• DATA SECTION
::::::::

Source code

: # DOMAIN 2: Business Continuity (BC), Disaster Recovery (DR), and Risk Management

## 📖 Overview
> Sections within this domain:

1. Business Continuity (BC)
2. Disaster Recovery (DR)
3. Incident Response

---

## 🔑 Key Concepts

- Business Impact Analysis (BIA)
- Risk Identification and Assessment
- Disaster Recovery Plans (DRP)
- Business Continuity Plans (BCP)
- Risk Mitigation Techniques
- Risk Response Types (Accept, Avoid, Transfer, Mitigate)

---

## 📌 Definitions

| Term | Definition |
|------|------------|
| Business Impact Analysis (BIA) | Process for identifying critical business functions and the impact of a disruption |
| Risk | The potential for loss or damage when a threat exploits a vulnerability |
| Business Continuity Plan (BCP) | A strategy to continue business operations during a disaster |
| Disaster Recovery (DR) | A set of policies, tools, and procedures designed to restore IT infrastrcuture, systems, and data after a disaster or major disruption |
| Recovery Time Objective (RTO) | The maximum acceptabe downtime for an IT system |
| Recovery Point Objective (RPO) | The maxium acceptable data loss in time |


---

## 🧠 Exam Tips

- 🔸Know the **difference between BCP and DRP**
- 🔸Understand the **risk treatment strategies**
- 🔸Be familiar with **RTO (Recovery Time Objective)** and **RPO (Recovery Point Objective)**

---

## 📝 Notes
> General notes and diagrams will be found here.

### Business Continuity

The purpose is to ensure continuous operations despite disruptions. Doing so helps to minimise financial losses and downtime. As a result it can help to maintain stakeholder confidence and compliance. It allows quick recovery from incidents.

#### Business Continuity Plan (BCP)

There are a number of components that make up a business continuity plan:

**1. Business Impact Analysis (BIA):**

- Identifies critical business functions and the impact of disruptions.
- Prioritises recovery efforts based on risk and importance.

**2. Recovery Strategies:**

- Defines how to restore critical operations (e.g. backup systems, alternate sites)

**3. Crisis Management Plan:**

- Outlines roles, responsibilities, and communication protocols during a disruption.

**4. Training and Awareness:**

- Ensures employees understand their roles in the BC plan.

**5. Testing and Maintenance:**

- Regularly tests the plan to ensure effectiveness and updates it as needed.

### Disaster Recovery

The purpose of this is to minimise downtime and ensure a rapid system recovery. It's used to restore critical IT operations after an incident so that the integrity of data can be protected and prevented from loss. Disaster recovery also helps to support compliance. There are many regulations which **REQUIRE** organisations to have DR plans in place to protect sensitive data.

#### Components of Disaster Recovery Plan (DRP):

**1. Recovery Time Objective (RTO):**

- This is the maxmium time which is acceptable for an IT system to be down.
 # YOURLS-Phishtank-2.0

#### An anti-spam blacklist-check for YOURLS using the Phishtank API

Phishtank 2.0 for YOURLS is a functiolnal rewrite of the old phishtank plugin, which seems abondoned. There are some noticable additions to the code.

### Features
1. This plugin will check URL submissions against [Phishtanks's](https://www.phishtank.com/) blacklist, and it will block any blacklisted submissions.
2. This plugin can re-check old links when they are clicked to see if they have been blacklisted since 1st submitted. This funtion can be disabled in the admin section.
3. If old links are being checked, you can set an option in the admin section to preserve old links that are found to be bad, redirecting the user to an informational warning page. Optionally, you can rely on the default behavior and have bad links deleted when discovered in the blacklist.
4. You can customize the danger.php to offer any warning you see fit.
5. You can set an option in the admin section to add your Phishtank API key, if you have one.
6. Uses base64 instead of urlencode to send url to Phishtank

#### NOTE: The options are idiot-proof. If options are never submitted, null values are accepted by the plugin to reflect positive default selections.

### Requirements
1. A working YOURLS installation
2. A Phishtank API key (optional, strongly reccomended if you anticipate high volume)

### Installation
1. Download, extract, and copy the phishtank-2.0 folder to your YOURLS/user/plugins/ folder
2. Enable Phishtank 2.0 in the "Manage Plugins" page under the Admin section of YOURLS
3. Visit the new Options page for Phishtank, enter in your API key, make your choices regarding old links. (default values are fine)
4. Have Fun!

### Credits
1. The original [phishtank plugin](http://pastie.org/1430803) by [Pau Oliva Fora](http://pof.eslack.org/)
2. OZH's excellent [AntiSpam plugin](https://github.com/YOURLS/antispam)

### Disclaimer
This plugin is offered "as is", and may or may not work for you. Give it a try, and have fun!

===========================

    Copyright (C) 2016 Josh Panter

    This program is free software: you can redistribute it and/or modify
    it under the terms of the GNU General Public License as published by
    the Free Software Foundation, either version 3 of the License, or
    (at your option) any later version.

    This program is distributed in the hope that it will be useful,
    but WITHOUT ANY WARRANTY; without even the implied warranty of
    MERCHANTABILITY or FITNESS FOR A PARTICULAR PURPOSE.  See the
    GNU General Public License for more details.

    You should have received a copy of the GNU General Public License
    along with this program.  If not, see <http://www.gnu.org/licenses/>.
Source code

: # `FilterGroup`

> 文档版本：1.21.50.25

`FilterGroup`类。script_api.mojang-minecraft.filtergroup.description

::::::::

Rewrite the entries above with every instance of "Recovery Point Objective" changed to "Recovery Point Target" and nothing else altered.

Source code

: # DOMAIN 2: Business Continuity (BC), Disaster Recovery (DR), and Risk Management

## 📖 Overview
> Sections within this domain:

1. Business Continuity (BC)
2. Disaster Recovery (DR)
3. Incident Response

---

## 🔑 Key Concepts

- Business Impact Analysis (BIA)
- Risk Identification and Assessment
- Disaster Recovery Plans (DRP)
- Business Continuity Plans (BCP)
- Risk Mitigation Techniques
- Risk Response Types (Accept, Avoid, Transfer, Mitigate)

---

## 📌 Definitions

| Term | Definition |
|------|------------|
| Business Impact Analysis (BIA) | Process for identifying critical business functions and the impact of a disruption |
| Risk | The potential for loss or damage when a threat exploits a vulnerability |
| Business Continuity Plan (BCP) | A strategy to continue business operations during a disaster |
| Disaster Recovery (DR) | A set of policies, tools, and procedures designed to restore IT infrastrcuture, systems, and data after a disaster or major disruption |
| Recovery Time Objective (RTO) | The maximum acceptabe downtime for an IT system |
| Recovery Point Target (RPO) | The maxium acceptable data loss in time |


---

## 🧠 Exam Tips

- 🔸Know the **difference between BCP and DRP**
- 🔸Understand the **risk treatment strategies**
- 🔸Be familiar with **RTO (Recovery Time Objective)** and **RPO (Recovery Point Target)**

---

## 📝 Notes
> General notes and diagrams will be found here.

### Business Continuity

The purpose is to ensure continuous operations despite disruptions. Doing so helps to minimise financial losses and downtime. As a result it can help to maintain stakeholder confidence and compliance. It allows quick recovery from incidents.

#### Business Continuity Plan (BCP)

There are a number of components that make up a business continuity plan:

**1. Business Impact Analysis (BIA):**

- Identifies critical business functions and the impact of disruptions.
- Prioritises recovery efforts based on risk and importance.

**2. Recovery Strategies:**

- Defines how to restore critical operations (e.g. backup systems, alternate sites)

**3. Crisis Management Plan:**

- Outlines roles, responsibilities, and communication protocols during a disruption.

**4. Training and Awareness:**

- Ensures employees understand their roles in the BC plan.

**5. Testing and Maintenance:**

- Regularly tests the plan to ensure effectiveness and updates it as needed.

### Disaster Recovery

The purpose of this is to minimise downtime and ensure a rapid system recovery. It's used to restore critical IT operations after an incident so that the integrity of data can be protected and prevented from loss. Disaster recovery also helps to support compliance. There are many regulations which **REQUIRE** organisations to have DR plans in place to protect sensitive data.

#### Components of Disaster Recovery Plan (DRP):

**1. Recovery Time Objective (RTO):**

- This is the maxmium time which is acceptable for an IT system to be down.
 # YOURLS-Phishtank-2.0

#### An anti-spam blacklist-check for YOURLS using the Phishtank API

Phishtank 2.0 for YOURLS is a functiolnal rewrite of the old phishtank plugin, which seems abondoned. There are some noticable additions to the code.

### Features
1. This plugin will check URL submissions against [Phishtanks's](https://www.phishtank.com/) blacklist, and it will block any blacklisted submissions.
2. This plugin can re-check old links when they are clicked to see if they have been blacklisted since 1st submitted. This funtion can be disabled in the admin section.
3. If old links are being checked, you can set an option in the admin section to preserve old links that are found to be bad, redirecting the user to an informational warning page. Optionally, you can rely on the default behavior and have bad links deleted when discovered in the blacklist.
4. You can customize the danger.php to offer any warning you see fit.
5. You can set an option in the admin section to add your Phishtank API key, if you have one.
6. Uses base64 instead of urlencode to send url to Phishtank

#### NOTE: The options are idiot-proof. If options are never submitted, null values are accepted by the plugin to reflect positive default selections.

### Requirements
1. A working YOURLS installation
2. A Phishtank API key (optional, strongly reccomended if you anticipate high volume)

### Installation
1. Download, extract, and copy the phishtank-2.0 folder to your YOURLS/user/plugins/ folder
2. Enable Phishtank 2.0 in the "Manage Plugins" page under the Admin section of YOURLS
3. Visit the new Options page for Phishtank, enter in your API key, make your choices regarding old links. (default values are fine)
4. Have Fun!

### Credits
1. The original [phishtank plugin](http://pastie.org/1430803) by [Pau Oliva Fora](http://pof.eslack.org/)
2. OZH's excellent [AntiSpam plugin](https://github.com/YOURLS/antispam)

### Disclaimer
This plugin is offered "as is", and may or may not work for you. Give it a try, and have fun!

===========================

    Copyright (C) 2016 Josh Panter

    This program is free software: you can redistribute it and/or modify
    it under the terms of the GNU General Public License as published by
    the Free Software Foundation, either version 3 of the License, or
    (at your option) any later version.

    This program is distributed in the hope that it will be useful,
    but WITHOUT ANY WARRANTY; without even the implied warranty of
    MERCHANTABILITY or FITNESS FOR A PARTICULAR PURPOSE.  See the
    GNU General Public License for more details.

    You should have received a copy of the GNU General Public License
    along with this program.  If not, see <http://www.gnu.org/licenses/>.
Source code

: # `FilterGroup`

> 文档版本：1.21.50.25

`FilterGroup`类。script_api.mojang-minecraft.filtergroup.description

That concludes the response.